═════ Supplied records

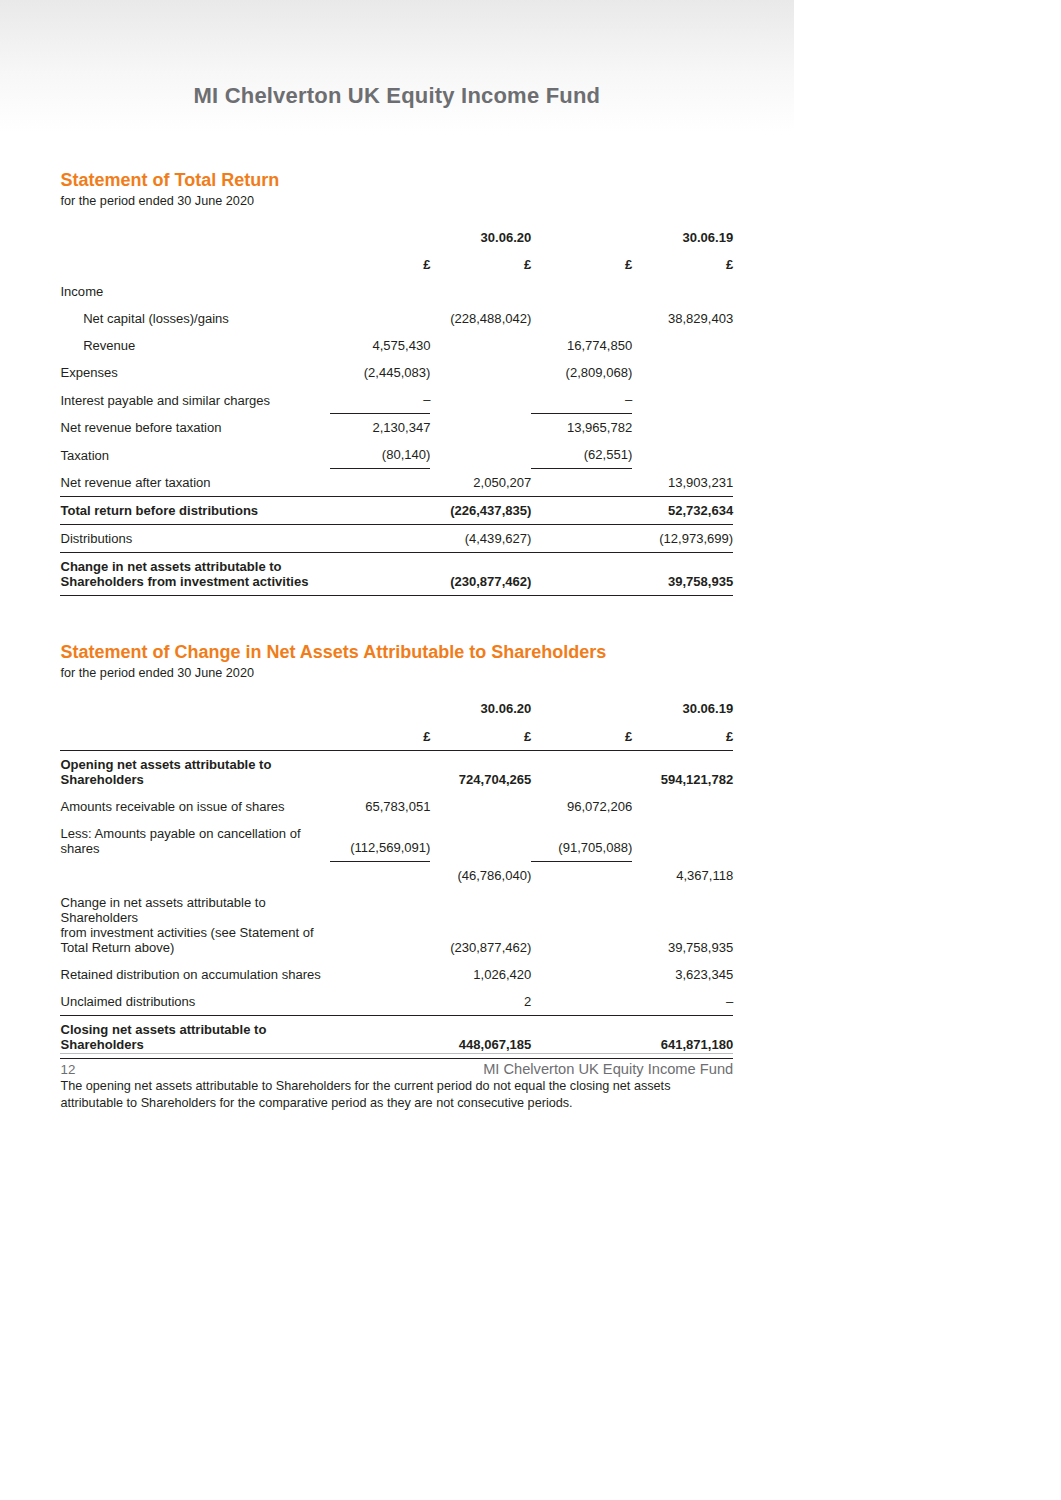MI Chelverton UK Equity Income Fund
Statement of Total Return
for the period ended 30 June 2020
| | | 30.06.20 | | 30.06.19 |
| | £ | £ | £ | £ |
| Income | | | | |
| Net capital (losses)/gains | | (228,488,042) | | 38,829,403 |
| Revenue | 4,575,430 | | 16,774,850 | |
| Expenses | (2,445,083) | | (2,809,068) | |
| Interest payable and similar charges | – | | – | |
| Net revenue before taxation | 2,130,347 | | 13,965,782 | |
| Taxation | (80,140) | | (62,551) | |
| Net revenue after taxation | | 2,050,207 | | 13,903,231 |
| Total return before distributions | | (226,437,835) | | 52,732,634 |
| Distributions | | (4,439,627) | | (12,973,699) |
| Change in net assets attributable to Shareholders from investment activities | | (230,877,462) | | 39,758,935 |
Statement of Change in Net Assets Attributable to Shareholders
for the period ended 30 June 2020
| | | 30.06.20 | | 30.06.19 |
| | £ | £ | £ | £ |
| Opening net assets attributable to Shareholders | | 724,704,265 | | 594,121,782 |
| Amounts receivable on issue of shares | 65,783,051 | | 96,072,206 | |
| Less: Amounts payable on cancellation of shares | (112,569,091) | | (91,705,088) | |
| | | (46,786,040) | | 4,367,118 |
| Change in net assets attributable to Shareholders from investment activities (see Statement of Total Return above) | | (230,877,462) | | 39,758,935 |
| Retained distribution on accumulation shares | | 1,026,420 | | 3,623,345 |
| Unclaimed distributions | | 2 | | – |
| Closing net assets attributable to Shareholders | | 448,067,185 | | 641,871,180 |
The opening net assets attributable to Shareholders for the current period do not equal the closing net assets attributable to Shareholders for the comparative period as they are not consecutive periods.
12
MI Chelverton UK Equity Income Fund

══════════

Produce the lines from the first line of the entries through the line that contains "(91,705,088) | |", exactly, leaving the pictures behind.

MI Chelverton UK Equity Income Fund
Statement of Total Return
for the period ended 30 June 2020
| | | 30.06.20 | | 30.06.19 |
| | £ | £ | £ | £ |
| Income | | | | |
| Net capital (losses)/gains | | (228,488,042) | | 38,829,403 |
| Revenue | 4,575,430 | | 16,774,850 | |
| Expenses | (2,445,083) | | (2,809,068) | |
| Interest payable and similar charges | – | | – | |
| Net revenue before taxation | 2,130,347 | | 13,965,782 | |
| Taxation | (80,140) | | (62,551) | |
| Net revenue after taxation | | 2,050,207 | | 13,903,231 |
| Total return before distributions | | (226,437,835) | | 52,732,634 |
| Distributions | | (4,439,627) | | (12,973,699) |
| Change in net assets attributable to Shareholders from investment activities | | (230,877,462) | | 39,758,935 |
Statement of Change in Net Assets Attributable to Shareholders
for the period ended 30 June 2020
| | | 30.06.20 | | 30.06.19 |
| | £ | £ | £ | £ |
| Opening net assets attributable to Shareholders | | 724,704,265 | | 594,121,782 |
| Amounts receivable on issue of shares | 65,783,051 | | 96,072,206 | |
| Less: Amounts payable on cancellation of shares | (112,569,091) | | (91,705,088) | |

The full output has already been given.